Concrete destined for landfill serves as plinths for a six-metre long terrazzo table in the ground floor workspace, shaped into a bar frontage that will serve beer from Bermondsey’s Beer Mile. Repurposed steel rebar and clay bricks form decorative ironwork and joinery elements throughout the space.
‘A circular material economy was central to the design process, harnessing upcycling potential to create bespoke furniture and interiors throughout the space – as an example, we recycled concrete strength-testing cubes to create impactful table plinths in the coworking area, and the bar front in the restaurant, referencing rocky desert outcrops,’ says Alex. ‘We love the humble story of these waste elements, each cube having a unique sand/cement mix, numbered and dated with distinctive handwriting.’
What makes this space unique is the play on unexpected materials and colours. ‘Material innovation extends throughout all elements of the space, beyond the upcycled waste materials,’ Alex explains. ‘Look to the bar tops, wall panelling and sliding partitions in the bedrooms, where an industrial process of zinc-passivation creates an iridescent rainbow finish – again mirroring the desert motif.’
This metal-dipping process forms a patina over the metal, embedding the desert sky into the hotel’s scheme.
‘The budget was extremely tight, so we had to be really imaginative with how we created interesting moments within this frame,’ the team tells us. ‘The hotel floor plan was also highly unconventional and didn’t naturally lend itself to the typical floorplan of a hotel, which would often have a lot of vertical and horizontal repetition.
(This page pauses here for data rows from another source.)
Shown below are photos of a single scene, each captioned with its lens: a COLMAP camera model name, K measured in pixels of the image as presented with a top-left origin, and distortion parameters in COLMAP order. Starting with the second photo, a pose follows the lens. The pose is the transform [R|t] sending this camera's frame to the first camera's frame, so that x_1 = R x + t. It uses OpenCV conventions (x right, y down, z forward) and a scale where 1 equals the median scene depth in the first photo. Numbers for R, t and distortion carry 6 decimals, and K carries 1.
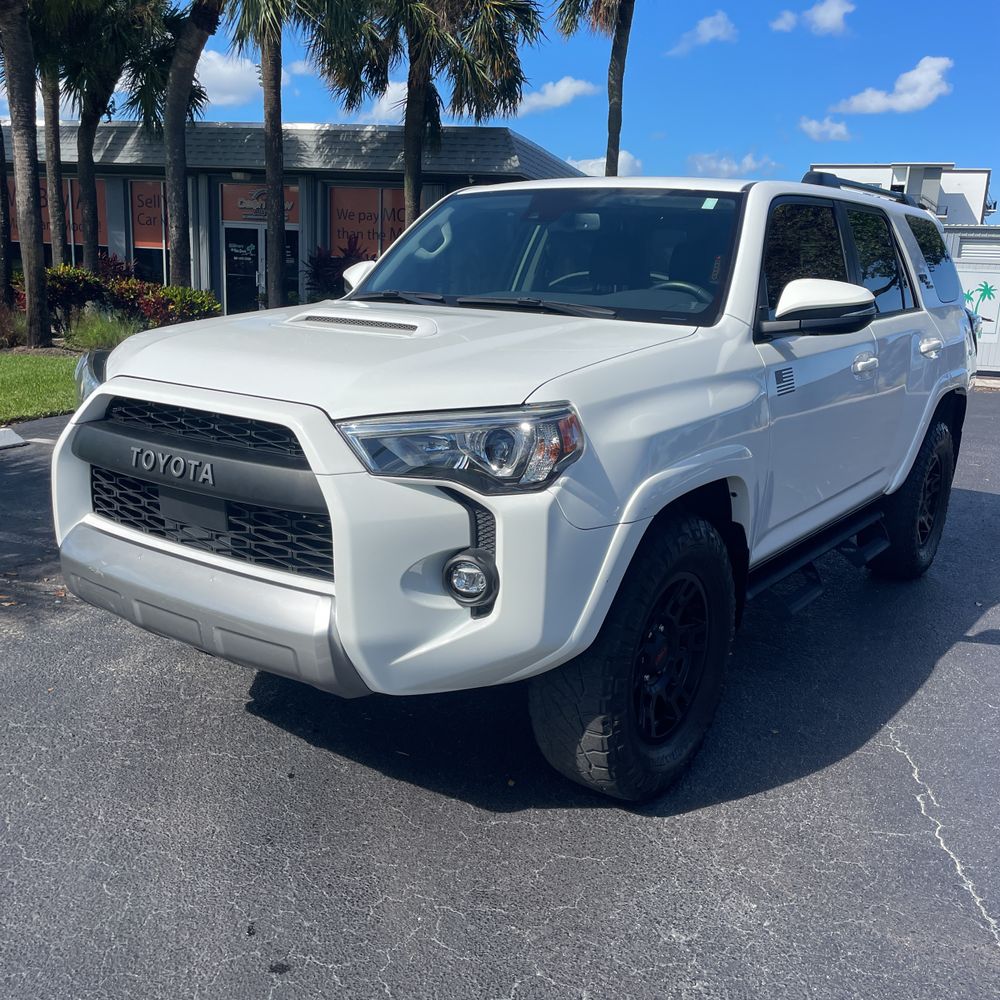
lens RADIAL K [[1023.7, 0, 495.7], [0, 1023.7, 497.5], [0, 0, 1]] dist [0.045449, -0.039006]
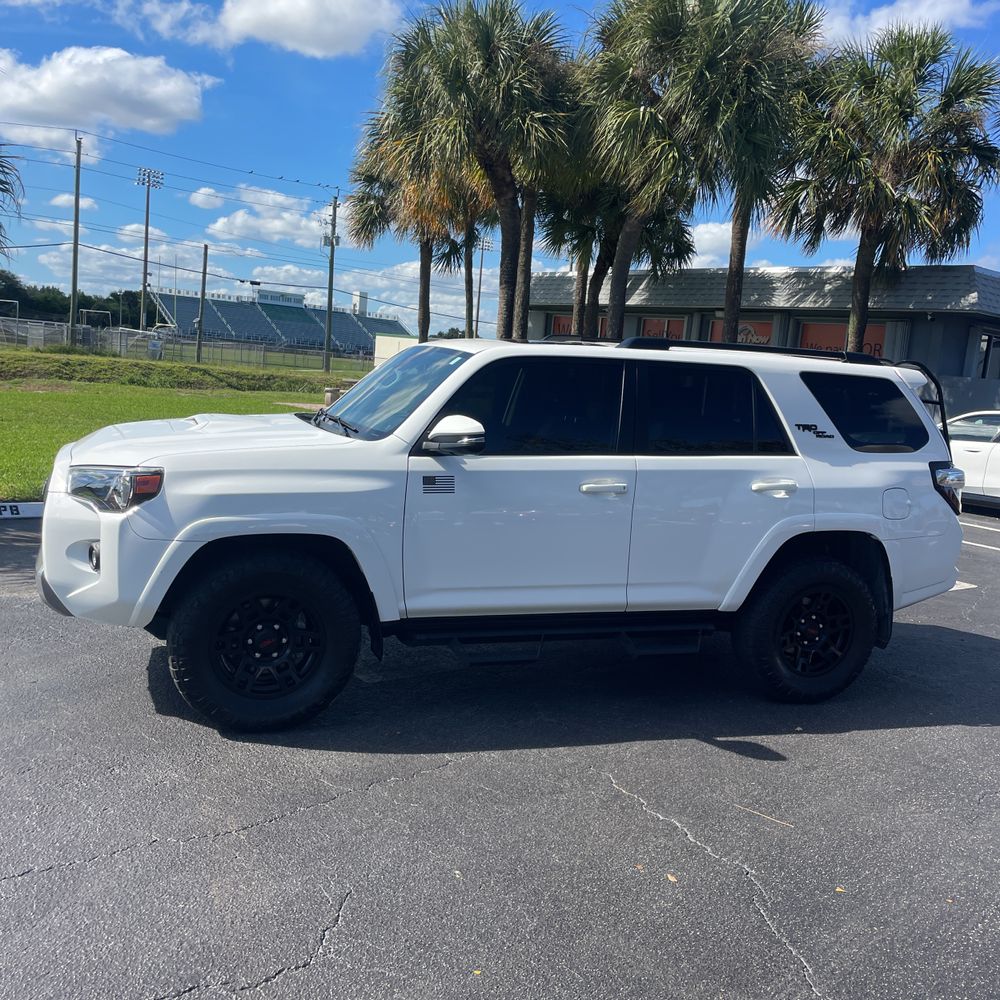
lens RADIAL K [[1014.2, 0, 500.0], [0, 1014.2, 500.0], [0, 0, 1]] dist [0.076762, -0.088163]
pose [[0.827592, 0.101994, -0.551986, 0.204346], [-0.164542, 0.984237, -0.064835, -0.002759], [0.536673, 0.144482, 0.831329, -0.020834]]
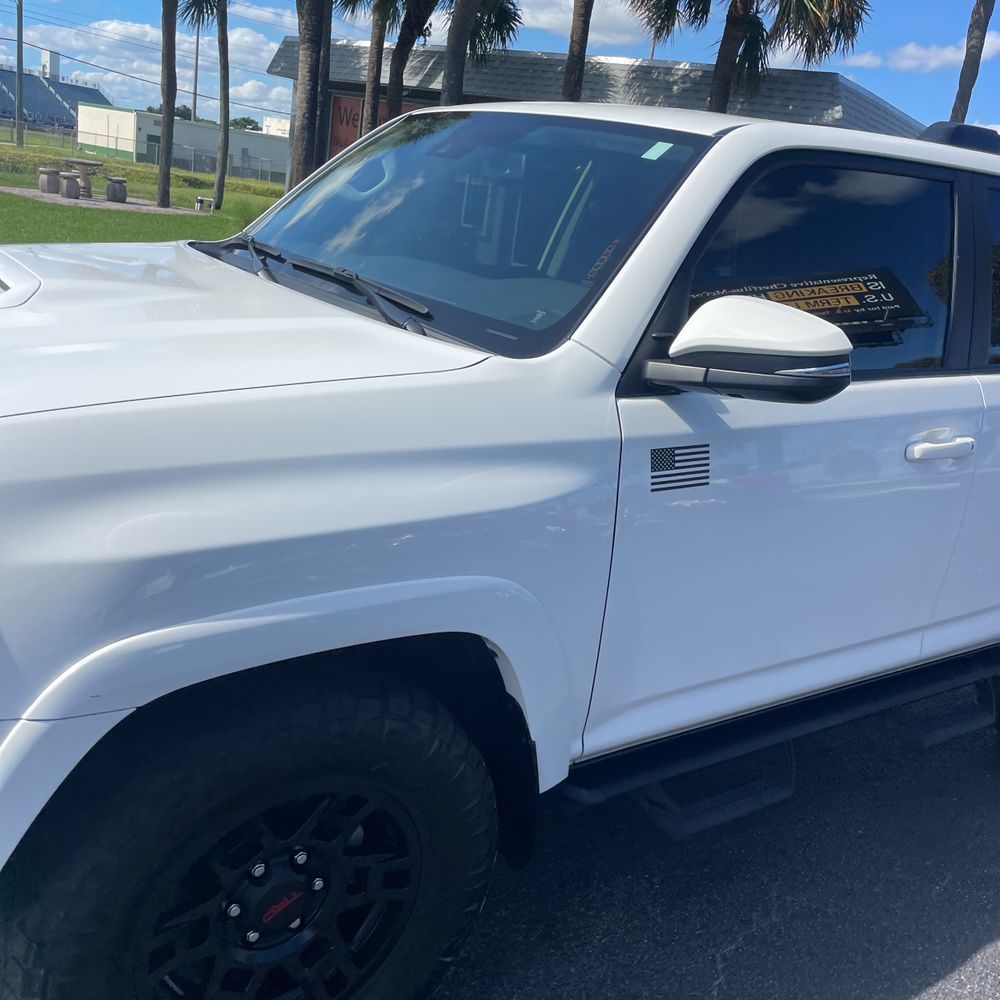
lens RADIAL K [[1014.2, 0, 500.0], [0, 1014.2, 500.0], [0, 0, 1]] dist [0.076762, -0.088163]
pose [[0.938799, 0.183534, -0.291498, 0.064474], [-0.168621, 0.982769, 0.075711, -0.022019], [0.300371, -0.021925, 0.953570, 0.076805]]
Consider also, a typical hotel has eight different room types, repeated throughout the hotel. Bermonds has 143 room types and 53 different unique types within that 143, engendering a huge game of Tetris to try and fit them all in!’
Designed to be lived in, each individual studio is equipped with a fully functional kitchen and laundry facilities, giving guests the flexibility to live in each room undisturbed for anything from one night to three months. Textured concrete walls separate bedrooms from the kitchen and living areas, with bedframes created from blackened rebar and accented with linen canopies. Low cost, low-impact, considered design at its best.
Bermonds Locke is the first of a series of collaborative projects that will see Holloway Li and Locke join creative forces. This latest project is the realisation of the studio’s experimentation with a circular material economy, creating a unique aesthetic as well as revealing low-cost, sustainable practices that speak to the future of design.